Task A.
According to the car phone project post, what caused the trouble with the BM62 Bluetooth module?
Task B.
Write out the part of the car phone project post between "This is all" and "once every second).", inclusive.

Quoted text.

This is all a replica of the original behavior of the car phone (except I only support 30 entries instead of 99 due to limited EEPROM size).

 
I started trying to work with the BM62 Bluetooth module. I got it soldered to a breadboard adapter and spent many hours fighting with inadequate documentation and arcane configuration tools to reach a dead end (UPDATE: crisis averted - it was a short between two pins caused by sloppy soldering; more in upcoming post).

I successfully updated the firmware and wrote a custom configuration to the module. It shows up as an available Bluetooth device on my phone, but pairing fails. The LED indicators on the board seem to indicate that it is stuck in an infinite reboot loop (restarts about once every second).

I’ve tried many combinations of configuration options, and even some of the provided default/demo configurations, trying to just get anything to work. Documentation for this stuff is horrendous, and there’s practically zero online community/forum support for it (most forum threads about it have zero responses and are a couple years old).

This infinite reboot behavior makes no sense, so I’m left to assume I messed something up when soldering the chip to the board (my first attempt of soldering any kind of small surface mount connections). I’m starting to think my best path forward is to order a new chip and adapter board and pay an expert to solder it for me this time to rule out hardware issues.

Stored data entries:
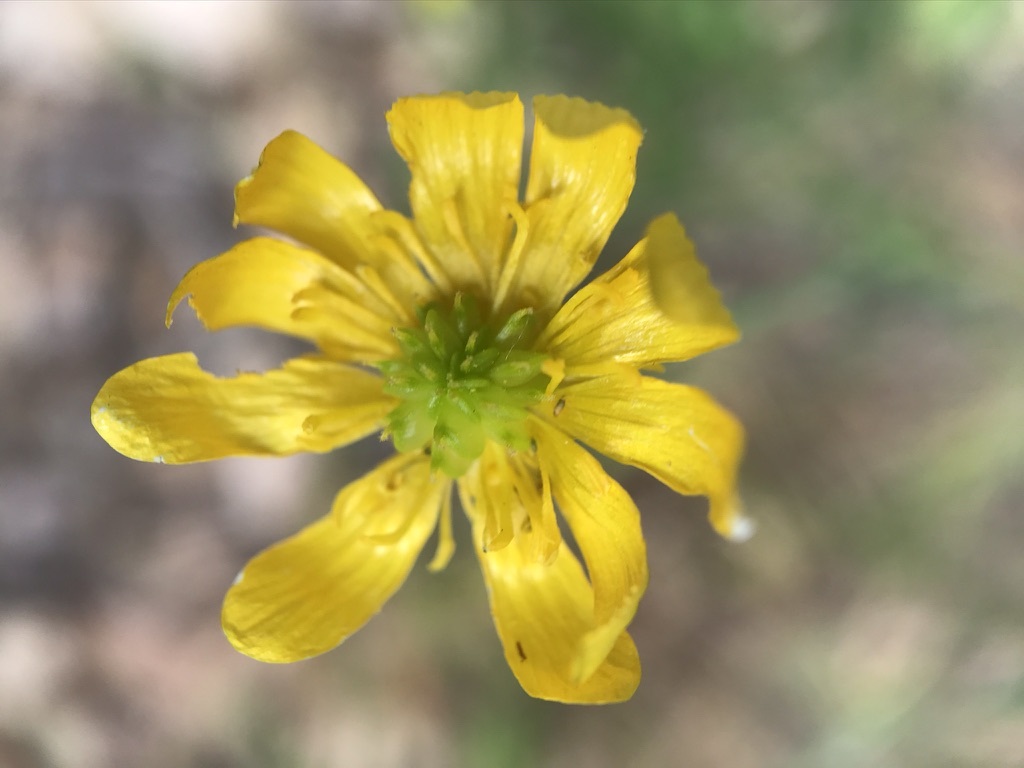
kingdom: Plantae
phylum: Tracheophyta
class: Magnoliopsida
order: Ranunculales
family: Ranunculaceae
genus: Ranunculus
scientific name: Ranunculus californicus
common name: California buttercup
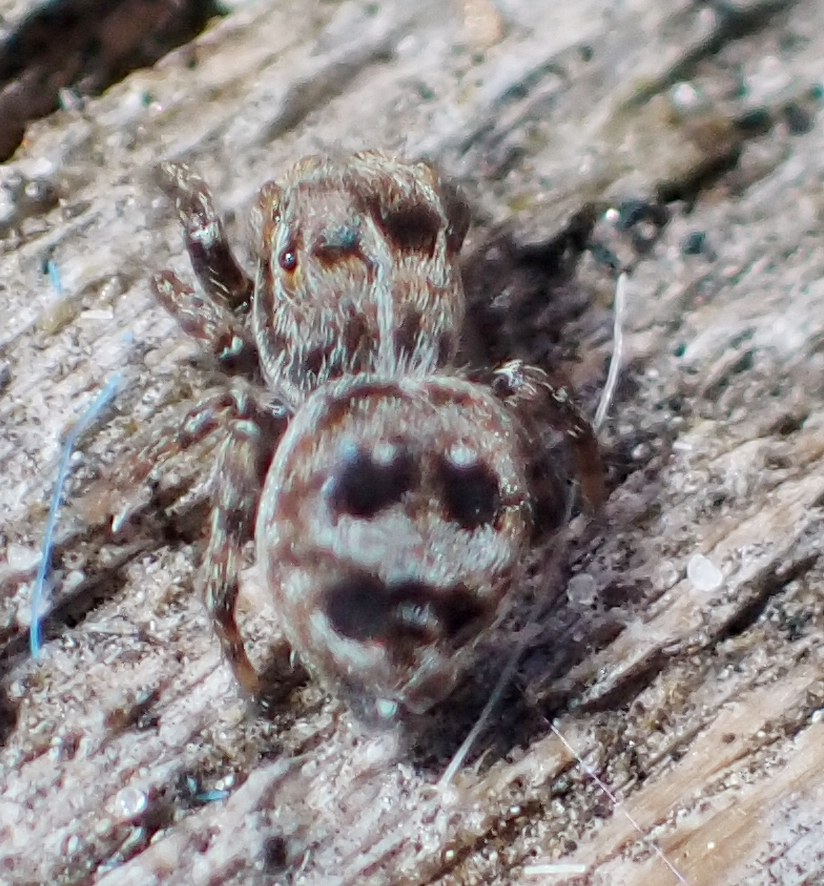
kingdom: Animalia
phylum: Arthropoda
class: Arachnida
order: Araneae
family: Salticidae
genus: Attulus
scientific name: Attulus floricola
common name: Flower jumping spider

---

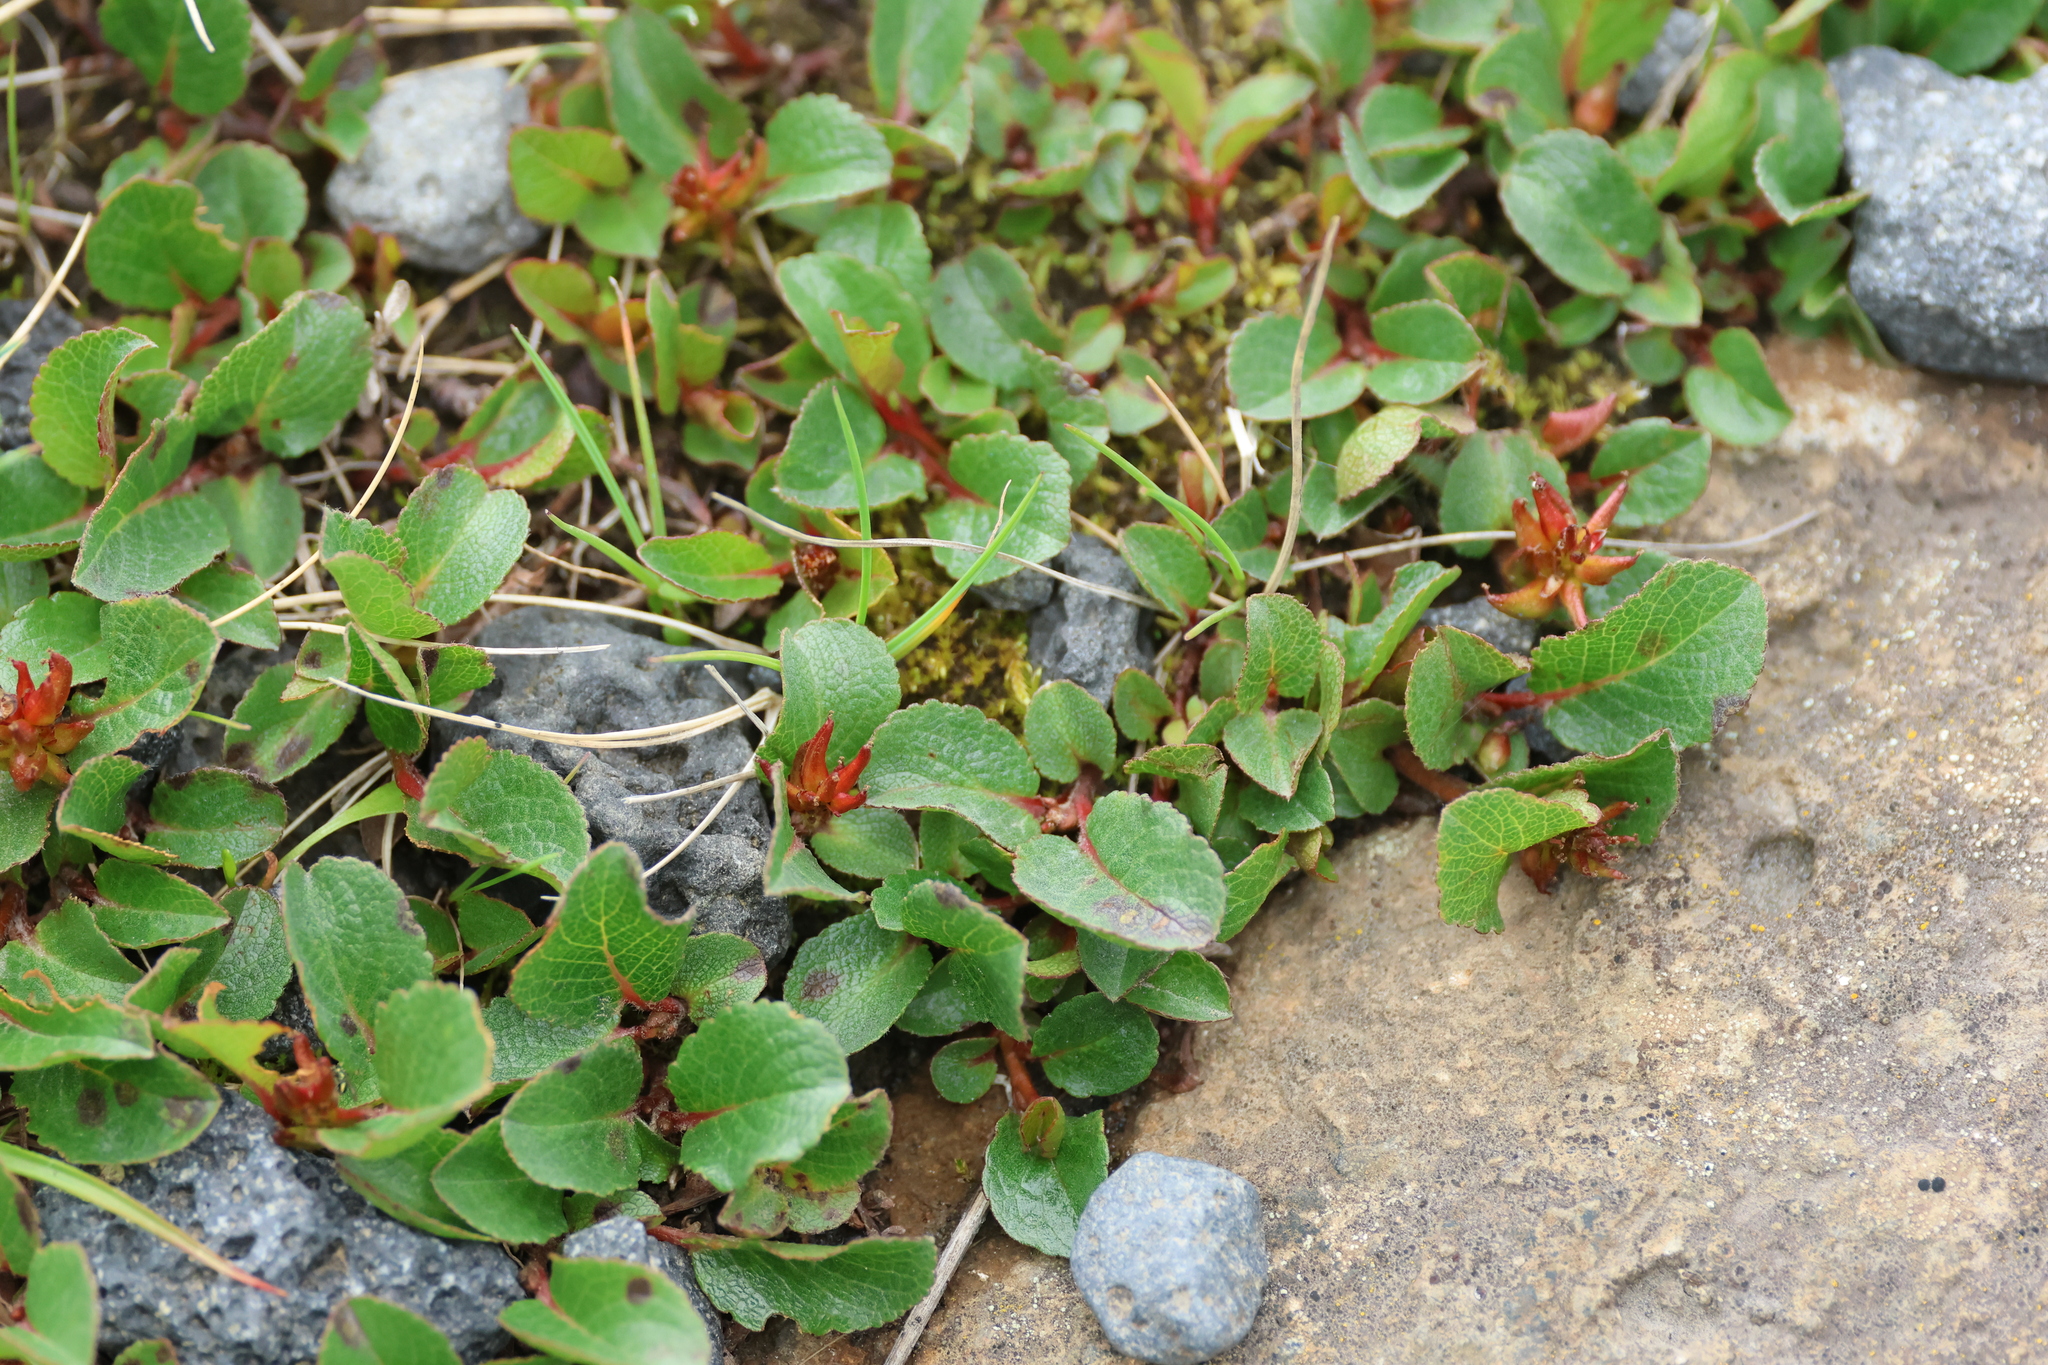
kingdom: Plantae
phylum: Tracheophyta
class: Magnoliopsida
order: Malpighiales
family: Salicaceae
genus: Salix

Exercise response A.
A short between two pins caused by sloppy soldering.

Exercise response B.
This is all a replica of the original behavior of the car phone (except I only support 30 entries instead of 99 due to limited EEPROM size).

 
I started trying to work with the BM62 Bluetooth module. I got it soldered to a breadboard adapter and spent many hours fighting with inadequate documentation and arcane configuration tools to reach a dead end (UPDATE: crisis averted - it was a short between two pins caused by sloppy soldering; more in upcoming post).

I successfully updated the firmware and wrote a custom configuration to the module. It shows up as an available Bluetooth device on my phone, but pairing fails. The LED indicators on the board seem to indicate that it is stuck in an infinite reboot loop (restarts about once every second).